Problem to solve>
Could you set down exactly the lines in the records below between the line holding "23. Zarzycki W, Zieniewicz" and the line holding "24. Gaete X, Vivanco", inclusive?

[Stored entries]
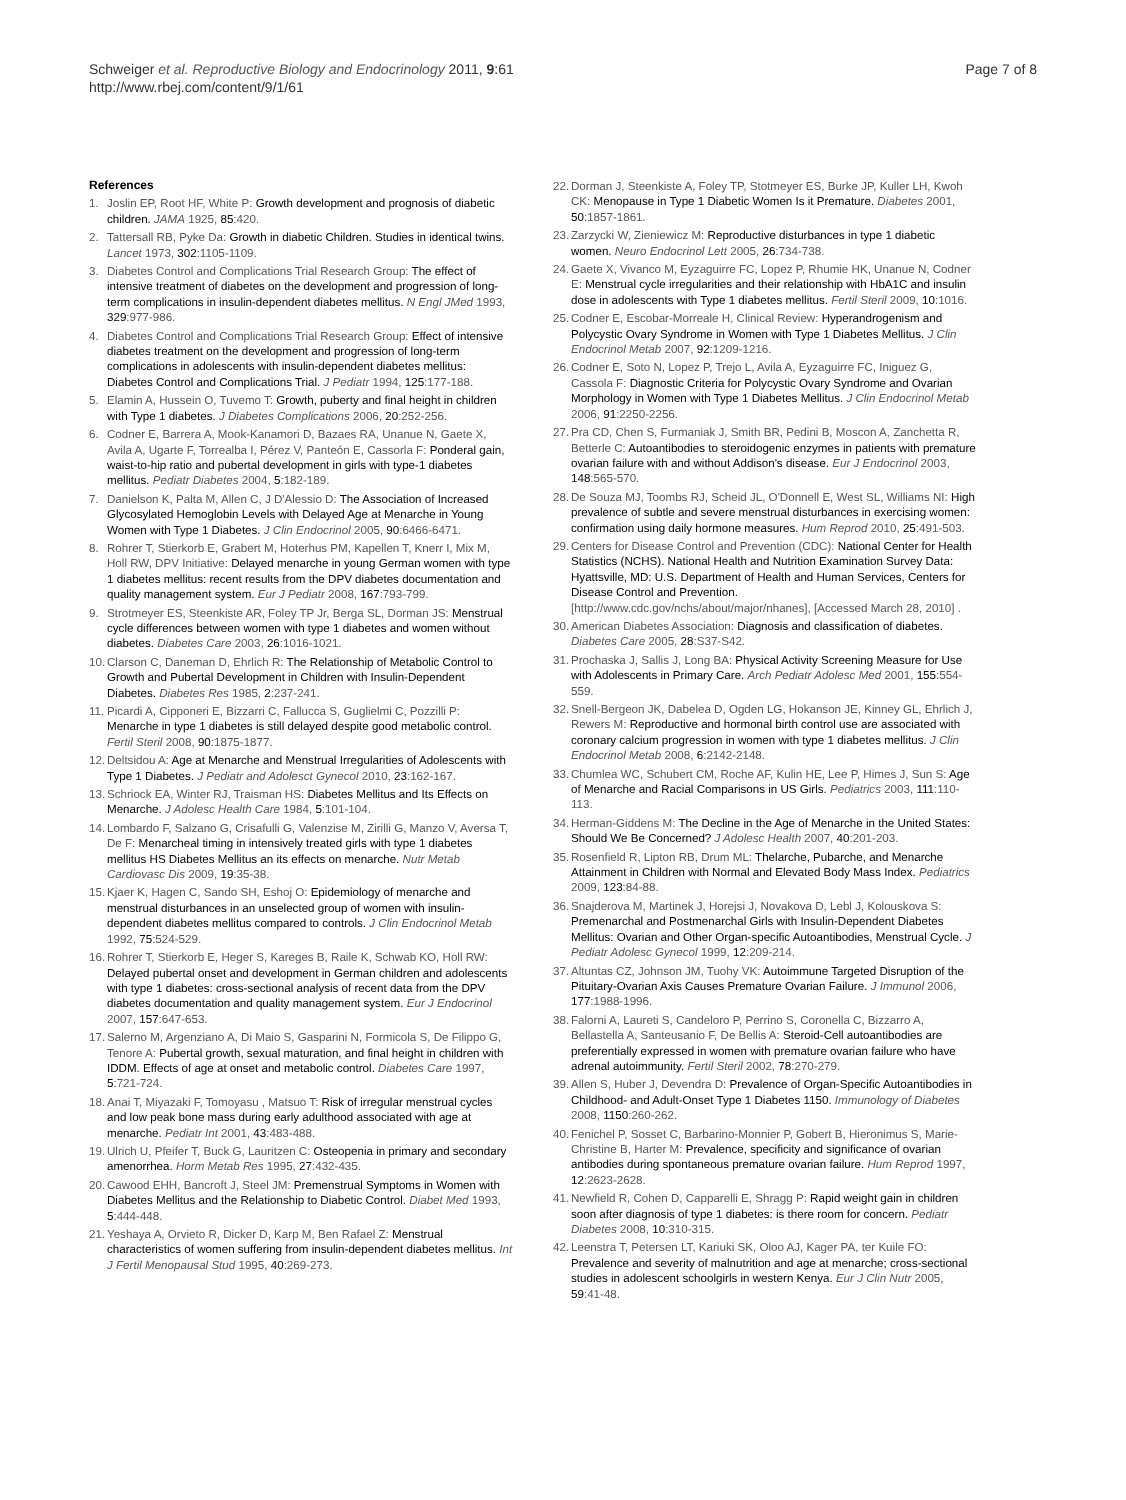Schweiger et al. Reproductive Biology and Endocrinology 2011, 9:61
http://www.rbej.com/content/9/1/61
Page 7 of 8
References
1. Joslin EP, Root HF, White P: Growth development and prognosis of diabetic children. JAMA 1925, 85:420.
2. Tattersall RB, Pyke Da: Growth in diabetic Children. Studies in identical twins. Lancet 1973, 302:1105-1109.
3. Diabetes Control and Complications Trial Research Group: The effect of intensive treatment of diabetes on the development and progression of long-term complications in insulin-dependent diabetes mellitus. N Engl JMed 1993, 329:977-986.
4. Diabetes Control and Complications Trial Research Group: Effect of intensive diabetes treatment on the development and progression of long-term complications in adolescents with insulin-dependent diabetes mellitus: Diabetes Control and Complications Trial. J Pediatr 1994, 125:177-188.
5. Elamin A, Hussein O, Tuvemo T: Growth, puberty and final height in children with Type 1 diabetes. J Diabetes Complications 2006, 20:252-256.
6. Codner E, Barrera A, Mook-Kanamori D, Bazaes RA, Unanue N, Gaete X, Avila A, Ugarte F, Torrealba I, Pérez V, Panteón E, Cassorla F: Ponderal gain, waist-to-hip ratio and pubertal development in girls with type-1 diabetes mellitus. Pediatr Diabetes 2004, 5:182-189.
7. Danielson K, Palta M, Allen C, J D'Alessio D: The Association of Increased Glycosylated Hemoglobin Levels with Delayed Age at Menarche in Young Women with Type 1 Diabetes. J Clin Endocrinol 2005, 90:6466-6471.
8. Rohrer T, Stierkorb E, Grabert M, Hoterhus PM, Kapellen T, Knerr I, Mix M, Holl RW, DPV Initiative: Delayed menarche in young German women with type 1 diabetes mellitus: recent results from the DPV diabetes documentation and quality management system. Eur J Pediatr 2008, 167:793-799.
9. Strotmeyer ES, Steenkiste AR, Foley TP Jr, Berga SL, Dorman JS: Menstrual cycle differences between women with type 1 diabetes and women without diabetes. Diabetes Care 2003, 26:1016-1021.
10. Clarson C, Daneman D, Ehrlich R: The Relationship of Metabolic Control to Growth and Pubertal Development in Children with Insulin-Dependent Diabetes. Diabetes Res 1985, 2:237-241.
11. Picardi A, Cipponeri E, Bizzarri C, Fallucca S, Guglielmi C, Pozzilli P: Menarche in type 1 diabetes is still delayed despite good metabolic control. Fertil Steril 2008, 90:1875-1877.
12. Deltsidou A: Age at Menarche and Menstrual Irregularities of Adolescents with Type 1 Diabetes. J Pediatr and Adolesct Gynecol 2010, 23:162-167.
13. Schriock EA, Winter RJ, Traisman HS: Diabetes Mellitus and Its Effects on Menarche. J Adolesc Health Care 1984, 5:101-104.
14. Lombardo F, Salzano G, Crisafulli G, Valenzise M, Zirilli G, Manzo V, Aversa T, De F: Menarcheal timing in intensively treated girls with type 1 diabetes mellitus HS Diabetes Mellitus an its effects on menarche. Nutr Metab Cardiovasc Dis 2009, 19:35-38.
15. Kjaer K, Hagen C, Sando SH, Eshoj O: Epidemiology of menarche and menstrual disturbances in an unselected group of women with insulin-dependent diabetes mellitus compared to controls. J Clin Endocrinol Metab 1992, 75:524-529.
16. Rohrer T, Stierkorb E, Heger S, Kareges B, Raile K, Schwab KO, Holl RW: Delayed pubertal onset and development in German children and adolescents with type 1 diabetes: cross-sectional analysis of recent data from the DPV diabetes documentation and quality management system. Eur J Endocrinol 2007, 157:647-653.
17. Salerno M, Argenziano A, Di Maio S, Gasparini N, Formicola S, De Filippo G, Tenore A: Pubertal growth, sexual maturation, and final height in children with IDDM. Effects of age at onset and metabolic control. Diabetes Care 1997, 5:721-724.
18. Anai T, Miyazaki F, Tomoyasu , Matsuo T: Risk of irregular menstrual cycles and low peak bone mass during early adulthood associated with age at menarche. Pediatr Int 2001, 43:483-488.
19. Ulrich U, Pfeifer T, Buck G, Lauritzen C: Osteopenia in primary and secondary amenorrhea. Horm Metab Res 1995, 27:432-435.
20. Cawood EHH, Bancroft J, Steel JM: Premenstrual Symptoms in Women with Diabetes Mellitus and the Relationship to Diabetic Control. Diabet Med 1993, 5:444-448.
21. Yeshaya A, Orvieto R, Dicker D, Karp M, Ben Rafael Z: Menstrual characteristics of women suffering from insulin-dependent diabetes mellitus. Int J Fertil Menopausal Stud 1995, 40:269-273.
22. Dorman J, Steenkiste A, Foley TP, Stotmeyer ES, Burke JP, Kuller LH, Kwoh CK: Menopause in Type 1 Diabetic Women Is it Premature. Diabetes 2001, 50:1857-1861.
23. Zarzycki W, Zieniewicz M: Reproductive disturbances in type 1 diabetic women. Neuro Endocrinol Lett 2005, 26:734-738.
24. Gaete X, Vivanco M, Eyzaguirre FC, Lopez P, Rhumie HK, Unanue N, Codner E: Menstrual cycle irregularities and their relationship with HbA1C and insulin dose in adolescents with Type 1 diabetes mellitus. Fertil Steril 2009, 10:1016.
25. Codner E, Escobar-Morreale H, Clinical Review: Hyperandrogenism and Polycystic Ovary Syndrome in Women with Type 1 Diabetes Mellitus. J Clin Endocrinol Metab 2007, 92:1209-1216.
26. Codner E, Soto N, Lopez P, Trejo L, Avila A, Eyzaguirre FC, Iniguez G, Cassola F: Diagnostic Criteria for Polycystic Ovary Syndrome and Ovarian Morphology in Women with Type 1 Diabetes Mellitus. J Clin Endocrinol Metab 2006, 91:2250-2256.
27. Pra CD, Chen S, Furmaniak J, Smith BR, Pedini B, Moscon A, Zanchetta R, Betterle C: Autoantibodies to steroidogenic enzymes in patients with premature ovarian failure with and without Addison's disease. Eur J Endocrinol 2003, 148:565-570.
28. De Souza MJ, Toombs RJ, Scheid JL, O'Donnell E, West SL, Williams NI: High prevalence of subtle and severe menstrual disturbances in exercising women: confirmation using daily hormone measures. Hum Reprod 2010, 25:491-503.
29. Centers for Disease Control and Prevention (CDC): National Center for Health Statistics (NCHS). National Health and Nutrition Examination Survey Data: Hyattsville, MD: U.S. Department of Health and Human Services, Centers for Disease Control and Prevention.[http://www.cdc.gov/nchs/about/major/nhanes], [Accessed March 28, 2010] .
30. American Diabetes Association: Diagnosis and classification of diabetes. Diabetes Care 2005, 28:S37-S42.
31. Prochaska J, Sallis J, Long BA: Physical Activity Screening Measure for Use with Adolescents in Primary Care. Arch Pediatr Adolesc Med 2001, 155:554-559.
32. Snell-Bergeon JK, Dabelea D, Ogden LG, Hokanson JE, Kinney GL, Ehrlich J, Rewers M: Reproductive and hormonal birth control use are associated with coronary calcium progression in women with type 1 diabetes mellitus. J Clin Endocrinol Metab 2008, 6:2142-2148.
33. Chumlea WC, Schubert CM, Roche AF, Kulin HE, Lee P, Himes J, Sun S: Age of Menarche and Racial Comparisons in US Girls. Pediatrics 2003, 111:110-113.
34. Herman-Giddens M: The Decline in the Age of Menarche in the United States: Should We Be Concerned? J Adolesc Health 2007, 40:201-203.
35. Rosenfield R, Lipton RB, Drum ML: Thelarche, Pubarche, and Menarche Attainment in Children with Normal and Elevated Body Mass Index. Pediatrics 2009, 123:84-88.
36. Snajderova M, Martinek J, Horejsi J, Novakova D, Lebl J, Kolouskova S: Premenarchal and Postmenarchal Girls with Insulin-Dependent Diabetes Mellitus: Ovarian and Other Organ-specific Autoantibodies, Menstrual Cycle. J Pediatr Adolesc Gynecol 1999, 12:209-214.
37. Altuntas CZ, Johnson JM, Tuohy VK: Autoimmune Targeted Disruption of the Pituitary-Ovarian Axis Causes Premature Ovarian Failure. J Immunol 2006, 177:1988-1996.
38. Falorni A, Laureti S, Candeloro P, Perrino S, Coronella C, Bizzarro A, Bellastella A, Santeusanio F, De Bellis A: Steroid-Cell autoantibodies are preferentially expressed in women with premature ovarian failure who have adrenal autoimmunity. Fertil Steril 2002, 78:270-279.
39. Allen S, Huber J, Devendra D: Prevalence of Organ-Specific Autoantibodies in Childhood- and Adult-Onset Type 1 Diabetes 1150. Immunology of Diabetes 2008, 1150:260-262.
40. Fenichel P, Sosset C, Barbarino-Monnier P, Gobert B, Hieronimus S, Marie-Christine B, Harter M: Prevalence, specificity and significance of ovarian antibodies during spontaneous premature ovarian failure. Hum Reprod 1997, 12:2623-2628.
41. Newfield R, Cohen D, Capparelli E, Shragg P: Rapid weight gain in children soon after diagnosis of type 1 diabetes: is there room for concern. Pediatr Diabetes 2008, 10:310-315.
42. Leenstra T, Petersen LT, Kariuki SK, Oloo AJ, Kager PA, ter Kuile FO: Prevalence and severity of malnutrition and age at menarche; cross-sectional studies in adolescent schoolgirls in western Kenya. Eur J Clin Nutr 2005, 59:41-48.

Answer section>
23. Zarzycki W, Zieniewicz M: Reproductive disturbances in type 1 diabetic women. Neuro Endocrinol Lett 2005, 26:734-738.
24. Gaete X, Vivanco M, Eyzaguirre FC, Lopez P, Rhumie HK, Unanue N, Codner E: Menstrual cycle irregularities and their relationship with HbA1C and insulin dose in adolescents with Type 1 diabetes mellitus. Fertil Steril 2009, 10:1016.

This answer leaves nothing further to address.